天才外科医からの求愛〜傷跡ごと甘く癒されて〜

気になる彼は……

 身体が思ったように動かない。
 脳外の先生からは、とりあえず後遺症のことはあまり心配しなくて良いと言われたけれど、これからのリハビリが大切だって説明を受けた。

 私の身体、鉛がついたように重い。
 腕を上げるのだって、怠く感じてしまう。
 立ち上がることなんてできるんだろうか。

 自分ではほとんど何もできない状況、これから回復できるのだろうかと不安に思ってしまう。

 高木先生がいてくれるから大丈夫。
 私は一人じゃない。

 でも――。
 高木先生のことは優しい人だって思うのに、何かが違う気がした。
 それは私のただの勘なんだけれど。

 ああ、転落する前の記憶が戻れば良いのに。何かの拍子に記憶が戻る可能性はあるって言われたから。ゼロではないんだろうけど。モヤモヤするんだよな。

「トントントン」

 病室のドアをノックする音が聞こえた。

「はい」

 声を出すと、そこには風見先生が立っていた。
 風見先生は、私が転落した時に手術をしてくれた先生の一人だってあとから聞いたけど、なんだか雰囲気がよくわからなくて少し苦手だと思ってしまう。

 風見先生は私の返事を聞いたあとに、無言で病室に入り、イスに座った。

「何か変わったことはあったか?」

「いえ。

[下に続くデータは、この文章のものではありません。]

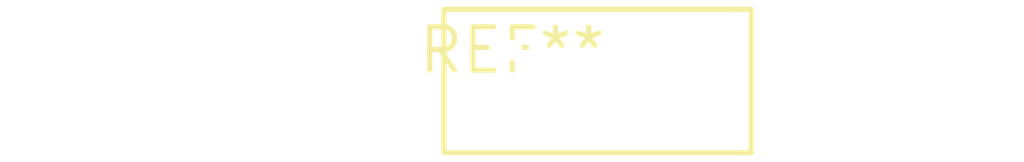
<source format=kicad_pcb>
(kicad_pcb (version 20240108) (generator pcbnew)

  (general
    (thickness 1.6)
  )

  (paper "A4")
  (layers
    (0 "F.Cu" signal)
    (31 "B.Cu" signal)
    (32 "B.Adhes" user "B.Adhesive")
    (33 "F.Adhes" user "F.Adhesive")
    (34 "B.Paste" user)
    (35 "F.Paste" user)
    (36 "B.SilkS" user "B.Silkscreen")
    (37 "F.SilkS" user "F.Silkscreen")
    (38 "B.Mask" user)
    (39 "F.Mask" user)
    (40 "Dwgs.User" user "User.Drawings")
    (41 "Cmts.User" user "User.Comments")
    (42 "Eco1.User" user "User.Eco1")
    (43 "Eco2.User" user "User.Eco2")
    (44 "Edge.Cuts" user)
    (45 "Margin" user)
    (46 "B.CrtYd" user "B.Courtyard")
    (47 "F.CrtYd" user "F.Courtyard")
    (48 "B.Fab" user)
    (49 "F.Fab" user)
    (50 "User.1" user)
    (51 "User.2" user)
    (52 "User.3" user)
    (53 "User.4" user)
    (54 "User.5" user)
    (55 "User.6" user)
    (56 "User.7" user)
    (57 "User.8" user)
    (58 "User.9" user)
  )

  (setup
    (pad_to_mask_clearance 0)
    (pcbplotparams
      (layerselection 0x00010fc_ffffffff)
      (plot_on_all_layers_selection 0x0000000_00000000)
      (disableapertmacros false)
      (usegerberextensions false)
      (usegerberattributes false)
      (usegerberadvancedattributes false)
      (creategerberjobfile false)
      (dashed_line_dash_ratio 12.000000)
      (dashed_line_gap_ratio 3.000000)
      (svgprecision 4)
      (plotframeref false)
      (viasonmask false)
      (mode 1)
      (useauxorigin false)
      (hpglpennumber 1)
      (hpglpenspeed 20)
      (hpglpendiameter 15.000000)
      (dxfpolygonmode false)
      (dxfimperialunits false)
      (dxfusepcbnewfont false)
      (psnegative false)
      (psa4output false)
      (plotreference false)
      (plotvalue false)
      (plotinvisibletext false)
      (sketchpadsonfab false)
      (subtractmaskfromsilk false)
      (outputformat 1)
      (mirror false)
      (drillshape 1)
      (scaleselection 1)
      (outputdirectory "")
    )
  )

  (net 0 "")

  (footprint "RV_Disc_D9mm_W4.2mm_P5mm" (layer "F.Cu") (at 0 0))

)

</source>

とくにないです」

 横になりながら、先生をチラッと見る。爽やかなイケメン。
 なのにどこか冷たい雰囲気。
 患者さんには優しいって噂の人じゃなかったっけ?
 目覚めの態度から一変、急に冷たくなった。
 私のこと、気に入らないのかな。
 何をしにこの病室に来たんだろう。
 無言の時間が続く。

 気の利いたこと、話せそうにない。
 風見先生も忙しい人なのに、何も用事がないなら医局に戻れば良いのに。

「雫羽の作るご飯が食べたい」

 ぽつっと寂しそうに風見先生は呟いた。
 あれ、風見先生って私の作るご飯なんて食べたことあったっけ?
 思い出せない。

「元気になったら作ります。高木先生と一緒に食べましょう」

 私が返答をすると、彼はムッとした顔をし
「あいつはいらない」
 そう答えた。

 いらないと言われても、風見先生と二人でご飯を食べるわけにはいかないよ。

「雫羽、本当はっ……」

 彼が何かを言いかけた時、トントントンと病室をノックする音が聞こえた。

「風見先生、やっぱりこちらにいらしたんですね。休憩中で申し訳ないんですが、急患です」

 男性看護師がドアの前で先生を呼び出す。

「また来るから」

 風見先生は一言私に声をかけ、足早に病室から出て行く。

「本当はっ……て、何を言いたかったんだろう」

 途中で言いかけた言葉がとても気になる。
 また来るって言っていたし、その時に聞けばいいよね。